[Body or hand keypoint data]
________________________________________
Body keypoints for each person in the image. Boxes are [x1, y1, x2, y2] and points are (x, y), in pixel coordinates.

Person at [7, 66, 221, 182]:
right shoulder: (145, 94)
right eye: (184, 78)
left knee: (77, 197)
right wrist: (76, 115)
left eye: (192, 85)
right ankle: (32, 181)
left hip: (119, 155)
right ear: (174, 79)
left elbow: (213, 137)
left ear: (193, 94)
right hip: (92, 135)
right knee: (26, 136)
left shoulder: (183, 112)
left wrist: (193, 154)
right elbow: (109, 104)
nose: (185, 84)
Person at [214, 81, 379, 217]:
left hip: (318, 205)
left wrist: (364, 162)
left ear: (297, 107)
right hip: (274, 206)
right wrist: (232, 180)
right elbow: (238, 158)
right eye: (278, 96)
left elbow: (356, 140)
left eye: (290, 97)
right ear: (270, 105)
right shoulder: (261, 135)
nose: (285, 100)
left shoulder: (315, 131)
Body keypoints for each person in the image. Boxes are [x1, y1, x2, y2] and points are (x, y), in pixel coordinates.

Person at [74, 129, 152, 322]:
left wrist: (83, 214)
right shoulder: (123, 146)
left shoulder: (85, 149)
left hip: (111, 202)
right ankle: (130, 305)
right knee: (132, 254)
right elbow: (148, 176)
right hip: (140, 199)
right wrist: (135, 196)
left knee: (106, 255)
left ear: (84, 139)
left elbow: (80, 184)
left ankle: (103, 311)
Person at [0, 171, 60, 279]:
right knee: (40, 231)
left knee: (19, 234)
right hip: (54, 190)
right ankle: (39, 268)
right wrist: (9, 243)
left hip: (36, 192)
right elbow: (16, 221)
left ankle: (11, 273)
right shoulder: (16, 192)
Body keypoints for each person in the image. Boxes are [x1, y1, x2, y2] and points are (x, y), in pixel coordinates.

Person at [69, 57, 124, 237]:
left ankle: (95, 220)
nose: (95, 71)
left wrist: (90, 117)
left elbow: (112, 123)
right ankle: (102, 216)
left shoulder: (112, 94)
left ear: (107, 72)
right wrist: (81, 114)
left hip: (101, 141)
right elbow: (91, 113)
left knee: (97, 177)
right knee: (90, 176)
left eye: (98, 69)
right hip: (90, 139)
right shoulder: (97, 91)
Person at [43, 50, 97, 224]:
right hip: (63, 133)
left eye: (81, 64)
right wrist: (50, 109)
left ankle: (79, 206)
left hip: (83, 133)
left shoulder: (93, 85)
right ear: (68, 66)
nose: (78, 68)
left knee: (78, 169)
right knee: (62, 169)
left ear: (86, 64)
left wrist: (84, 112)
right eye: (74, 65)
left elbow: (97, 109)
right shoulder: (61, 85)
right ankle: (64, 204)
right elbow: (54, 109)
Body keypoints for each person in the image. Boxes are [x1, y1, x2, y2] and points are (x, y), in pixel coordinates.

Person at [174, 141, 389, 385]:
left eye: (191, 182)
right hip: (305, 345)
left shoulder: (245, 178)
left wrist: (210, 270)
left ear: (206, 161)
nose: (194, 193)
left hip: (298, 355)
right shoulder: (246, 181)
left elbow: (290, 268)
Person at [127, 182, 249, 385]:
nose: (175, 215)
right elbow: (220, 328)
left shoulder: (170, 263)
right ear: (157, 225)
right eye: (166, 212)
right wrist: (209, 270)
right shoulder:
________________________________________
Required action:
From the first line to the last, copy the data exactly.

Answer section:
Body keypoints for each person in the image. Boxes are [x1, y1, x2, y2] and points are (x, y), in pixel coordinates.

Person at [7, 66, 221, 182]:
right shoulder: (145, 94)
right eye: (184, 78)
left knee: (77, 197)
right wrist: (76, 115)
left eye: (192, 85)
right ankle: (32, 181)
left hip: (119, 155)
right ear: (174, 79)
left elbow: (213, 137)
left ear: (193, 94)
right hip: (92, 135)
right knee: (26, 136)
left shoulder: (183, 112)
left wrist: (193, 154)
right elbow: (109, 104)
nose: (185, 84)
Person at [214, 81, 379, 217]:
left hip: (318, 205)
left wrist: (364, 162)
left ear: (297, 107)
right hip: (274, 206)
right wrist: (232, 180)
right elbow: (238, 158)
right eye: (278, 96)
left elbow: (356, 140)
left eye: (290, 97)
right ear: (270, 105)
right shoulder: (261, 135)
nose: (285, 100)
left shoulder: (315, 131)
Body keypoints for each person in the image. Boxes are [x1, y1, x2, y2] and points are (x, y), in pixel coordinates.

Person at [74, 129, 152, 322]:
left wrist: (83, 214)
right shoulder: (123, 146)
left shoulder: (85, 149)
left hip: (111, 202)
right ankle: (130, 305)
right knee: (132, 254)
right elbow: (148, 176)
right hip: (140, 199)
right wrist: (135, 196)
left knee: (106, 255)
left ear: (84, 139)
left elbow: (80, 184)
left ankle: (103, 311)
Person at [0, 171, 60, 279]:
right knee: (40, 231)
left knee: (19, 234)
right hip: (54, 190)
right ankle: (39, 268)
right wrist: (9, 243)
left hip: (36, 192)
right elbow: (16, 221)
left ankle: (11, 273)
right shoulder: (16, 192)
Body keypoints for each person in the image. Boxes are [x1, y1, x2, y2] and points are (x, y), in pixel coordinates.

Person at [69, 57, 124, 237]:
left ankle: (95, 220)
nose: (95, 71)
left wrist: (90, 117)
left elbow: (112, 123)
right ankle: (102, 216)
left shoulder: (112, 94)
left ear: (107, 72)
right wrist: (81, 114)
left hip: (101, 141)
right elbow: (91, 113)
left knee: (97, 177)
right knee: (90, 176)
left eye: (98, 69)
right hip: (90, 139)
right shoulder: (97, 91)
Person at [43, 50, 97, 224]:
right hip: (63, 133)
left eye: (81, 64)
right wrist: (50, 109)
left ankle: (79, 206)
left hip: (83, 133)
left shoulder: (93, 85)
right ear: (68, 66)
nose: (78, 68)
left knee: (78, 169)
right knee: (62, 169)
left ear: (86, 64)
left wrist: (84, 112)
right eye: (74, 65)
left elbow: (97, 109)
right shoulder: (61, 85)
right ankle: (64, 204)
right elbow: (54, 109)
Body keypoints for each person in the image. Boxes are [x1, y1, x2, y2] and points are (x, y), in pixel coordinates.

Person at [174, 141, 389, 385]:
left eye: (191, 182)
right hip: (305, 345)
left shoulder: (245, 178)
left wrist: (210, 270)
left ear: (206, 161)
nose: (194, 193)
left hip: (298, 355)
right shoulder: (246, 181)
left elbow: (290, 268)
Person at [127, 182, 249, 385]:
nose: (175, 215)
right elbow: (220, 328)
left shoulder: (170, 263)
right ear: (157, 225)
right eye: (166, 212)
right wrist: (209, 270)
right shoulder:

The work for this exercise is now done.